** Data follows **

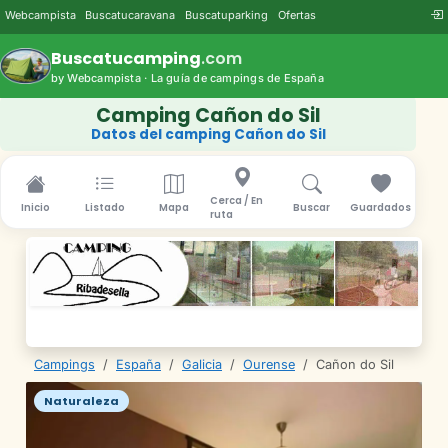
Webcampista
Buscatucaravana
Buscatuparking
Ofertas
Buscatucamping
.com
by Webcampista · La guía de campings de España
Camping Cañon do Sil
Datos del camping Cañon do Sil
Cerca / En
Inicio
Listado
Mapa
Buscar
Guardados
ruta
Campings
/
España
/
Galicia
/
Ourense
/
Cañon do Sil
Naturaleza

** End of Data **

Goal of the exercise.
Please rewrite the text of the data above with "Guardados" changed to "Favoritos" and everything else left as it is. Omit the pictures from your answer.

Answer box.
Webcampista
Buscatucaravana
Buscatuparking
Ofertas
Buscatucamping
.com
by Webcampista · La guía de campings de España
Camping Cañon do Sil
Datos del camping Cañon do Sil
Cerca / En
Inicio
Listado
Mapa
Buscar
Favoritos
ruta
Campings
/
España
/
Galicia
/
Ourense
/
Cañon do Sil
Naturaleza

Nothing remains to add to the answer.